------ Исходный текст
Это было, так сказать, для иностранцев и тех, кому хочется себя уверить, что они иностранцы (т. е. для «иностранцев Василиев Федоровых», так сказать).

А мы с вами сядем к столу, рассыпем по мискам горяченьких щец (но без потрошков, конечно!), разольем на два пальца по кружкам и послушаем любимую песню:

День Военно-Морского Флота —

самый любимый праздник! Наряду с Новым годом, конечно, и Днем Леопольда Блума.

Новый год, День Оливье, — единственный день, объединяющий все порождения советской цивилизации в каком-то однократном подобии безъядерного пространства и времени. Чаще и не надо, а то наутро мутит.

День Леопольда Блума — и всегда был важен: просто как напоминание, чем литература отличается от торговли вразнос — сегодня особенно важное и особенно безнадежное в мире необольшевицких буратин и карабасов-барабасов с заблеванными бородами. Но в этом году еще и потому, что каждый внутренне свободный человек на территории Новой Священной империи сегодня отчасти ирландец .
------------
------ Исходные данные
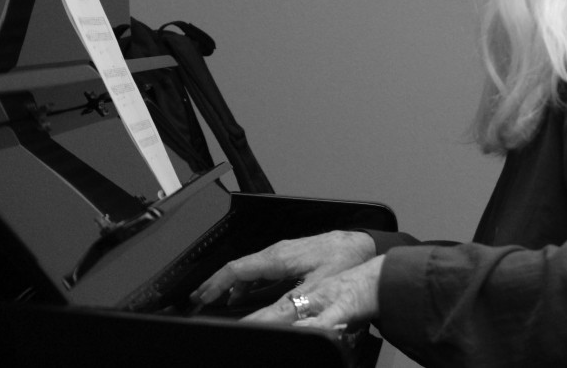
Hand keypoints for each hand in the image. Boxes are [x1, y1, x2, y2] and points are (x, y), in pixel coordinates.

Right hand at [190, 230, 375, 305]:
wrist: (366, 245)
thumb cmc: (346, 259)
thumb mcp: (314, 289)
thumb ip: (286, 306)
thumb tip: (263, 321)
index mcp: (278, 257)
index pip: (236, 269)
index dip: (215, 284)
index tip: (200, 297)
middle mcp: (279, 251)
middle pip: (239, 268)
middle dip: (218, 283)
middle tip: (202, 299)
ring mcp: (285, 252)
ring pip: (251, 267)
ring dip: (234, 283)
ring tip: (222, 299)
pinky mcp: (293, 255)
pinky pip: (263, 267)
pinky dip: (250, 280)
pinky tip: (251, 292)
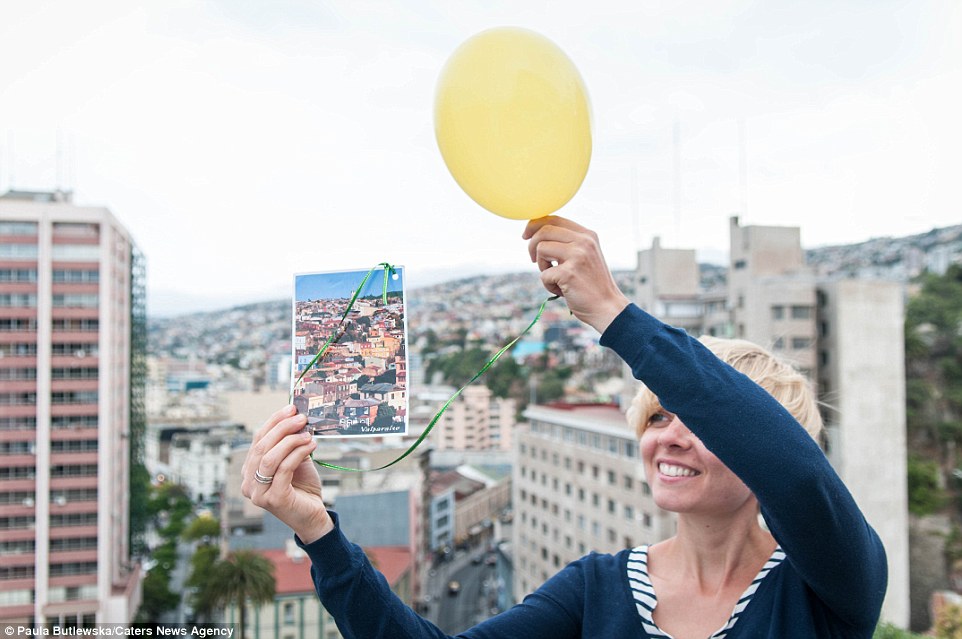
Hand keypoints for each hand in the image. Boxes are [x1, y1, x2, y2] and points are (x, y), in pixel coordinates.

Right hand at [242, 405, 333, 543]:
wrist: (313, 515)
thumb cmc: (303, 487)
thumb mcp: (295, 460)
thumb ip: (290, 443)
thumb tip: (296, 417)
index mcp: (249, 471)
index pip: (257, 439)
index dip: (273, 421)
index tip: (291, 408)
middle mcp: (248, 482)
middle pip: (261, 446)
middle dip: (282, 428)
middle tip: (301, 417)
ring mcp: (258, 493)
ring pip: (270, 457)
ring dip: (290, 440)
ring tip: (308, 433)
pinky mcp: (273, 499)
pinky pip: (284, 469)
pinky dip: (298, 453)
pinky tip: (311, 446)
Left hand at [523, 216, 629, 332]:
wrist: (607, 307)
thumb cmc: (591, 284)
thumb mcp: (585, 256)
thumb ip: (568, 243)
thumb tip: (537, 234)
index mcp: (587, 235)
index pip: (554, 219)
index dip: (535, 225)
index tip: (526, 235)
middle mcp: (584, 241)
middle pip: (544, 230)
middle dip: (532, 245)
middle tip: (533, 260)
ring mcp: (577, 255)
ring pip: (540, 249)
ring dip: (541, 266)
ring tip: (555, 278)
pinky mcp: (569, 273)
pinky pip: (543, 274)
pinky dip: (548, 285)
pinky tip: (562, 291)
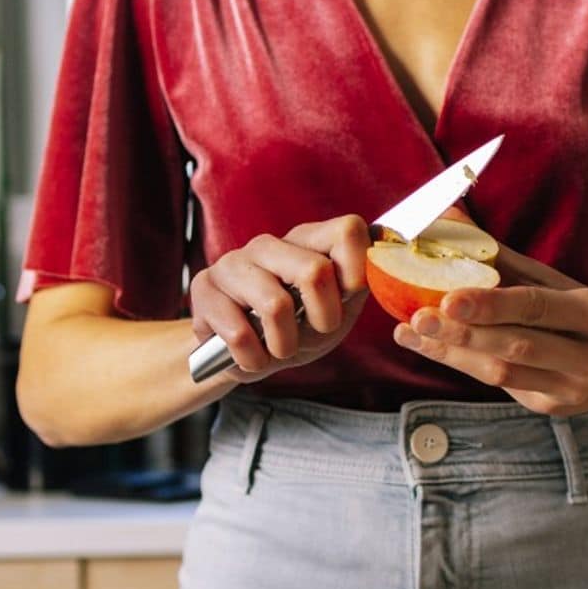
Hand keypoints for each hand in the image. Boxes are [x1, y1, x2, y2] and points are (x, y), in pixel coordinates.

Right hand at [189, 215, 369, 381]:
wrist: (244, 355)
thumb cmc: (296, 330)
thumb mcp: (336, 311)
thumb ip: (357, 286)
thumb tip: (384, 256)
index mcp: (308, 241)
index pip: (348, 230)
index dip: (357, 272)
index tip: (347, 302)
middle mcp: (270, 244)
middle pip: (315, 271)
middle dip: (322, 319)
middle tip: (313, 335)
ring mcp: (233, 262)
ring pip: (275, 305)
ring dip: (284, 345)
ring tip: (279, 350)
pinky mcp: (204, 289)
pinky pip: (238, 332)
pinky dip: (253, 358)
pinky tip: (252, 356)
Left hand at [393, 245, 587, 415]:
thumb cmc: (576, 313)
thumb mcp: (553, 282)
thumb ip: (499, 257)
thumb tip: (447, 217)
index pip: (538, 308)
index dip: (492, 304)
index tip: (449, 298)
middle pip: (518, 347)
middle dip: (464, 334)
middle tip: (419, 318)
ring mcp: (571, 389)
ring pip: (503, 374)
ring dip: (452, 353)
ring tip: (412, 332)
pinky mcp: (549, 407)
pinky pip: (499, 387)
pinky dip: (461, 365)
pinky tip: (428, 347)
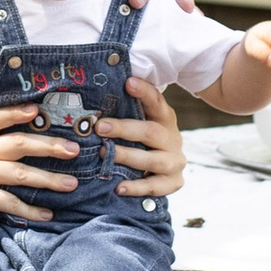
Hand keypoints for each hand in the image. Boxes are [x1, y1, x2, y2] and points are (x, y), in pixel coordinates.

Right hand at [0, 103, 76, 244]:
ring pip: (18, 173)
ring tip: (71, 184)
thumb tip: (22, 150)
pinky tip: (47, 214)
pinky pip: (9, 201)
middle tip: (74, 149)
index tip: (38, 110)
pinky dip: (31, 209)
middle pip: (16, 143)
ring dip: (48, 179)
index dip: (14, 112)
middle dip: (48, 145)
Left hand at [98, 74, 187, 199]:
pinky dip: (136, 187)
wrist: (166, 168)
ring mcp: (175, 162)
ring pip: (153, 160)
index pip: (156, 101)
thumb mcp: (140, 122)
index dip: (144, 92)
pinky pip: (155, 186)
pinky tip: (119, 187)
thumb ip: (127, 111)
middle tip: (100, 127)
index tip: (128, 82)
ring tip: (103, 154)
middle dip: (124, 129)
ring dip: (127, 156)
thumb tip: (95, 94)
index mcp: (165, 118)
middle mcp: (172, 138)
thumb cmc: (143, 140)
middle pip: (151, 132)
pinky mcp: (174, 182)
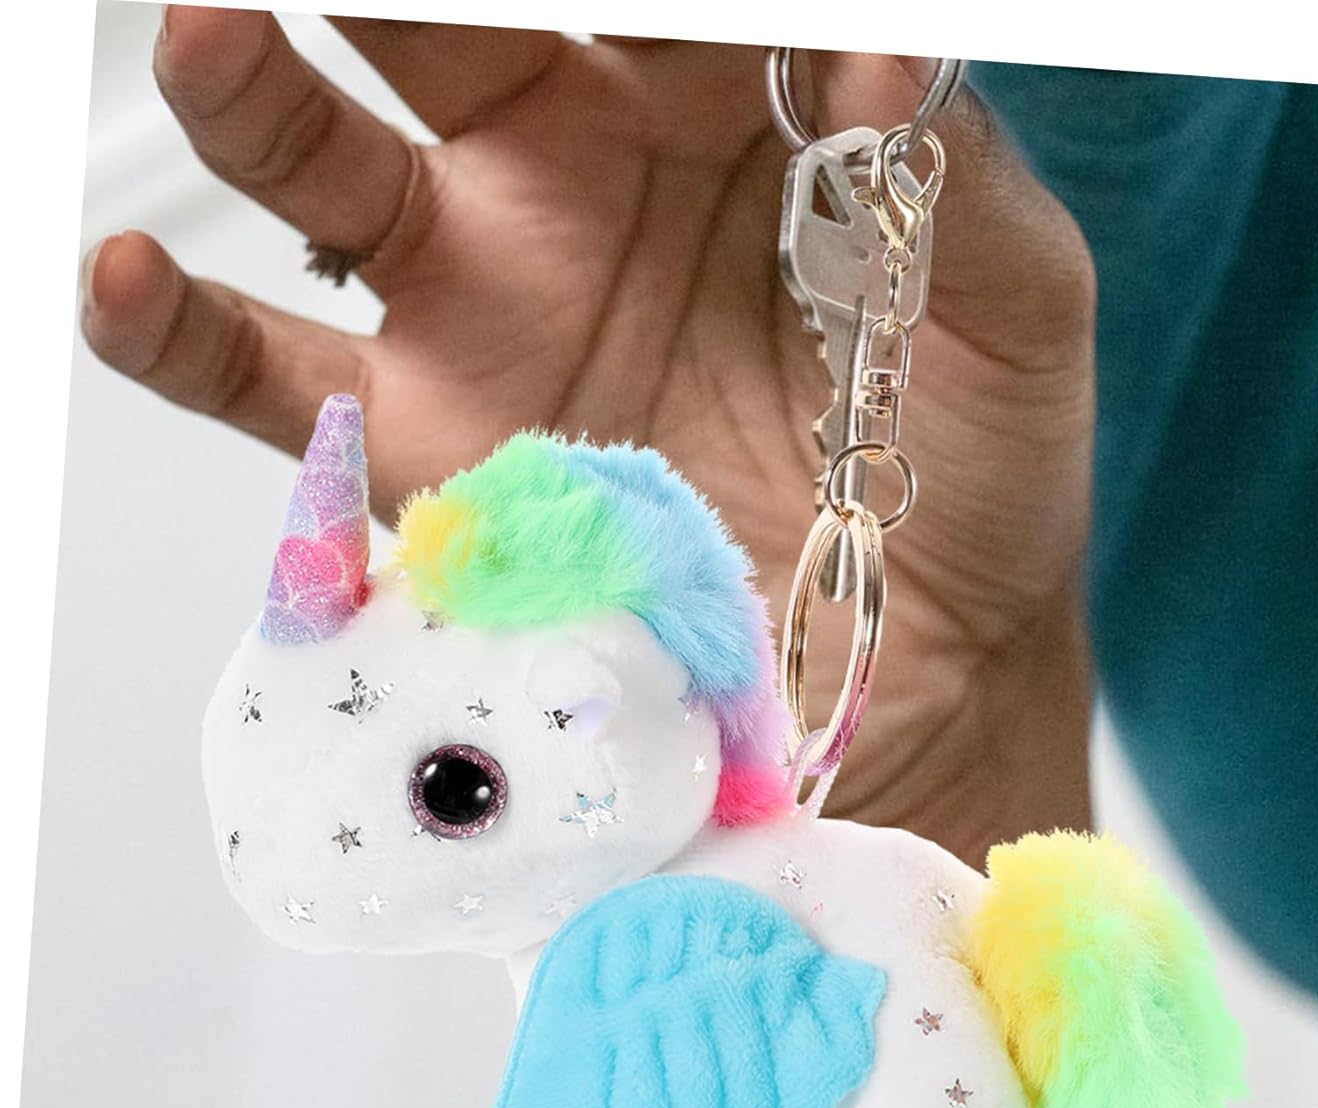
------------
## Что сделать 1
Определите, согласуются ли с исходным текстом утверждения (а), (б) и (в). На каждое ответьте «да» или «нет» и приведите точную цитату, которая это решает.
(а) Щи предлагается разливать с потрошками.
(б) Новый год в тексте назван Днем Оливье.
(в) По кружкам разливают на три пальца.
## Что сделать 2
Ответьте по исходному тексту на вопросы, каждый с новой строки, а ответы пометьте так же:
(а) Во что раскладывают щи?
(б) Что будет наутро, если праздновать Новый год чаще?
(в) О чем всегда напоминал День Леопольда Блума?

## Ответ 1
(а) Нет: «но без потрошков, конечно!»
(б) Да: «Новый год, День Оливье,»
(в) Нет: «разольем на два пальца по кружкам»

## Ответ 2
(а) По мискам.
(б) Наутро будет мутить.
(в) О том, чем литература отличается от торговли вразнос.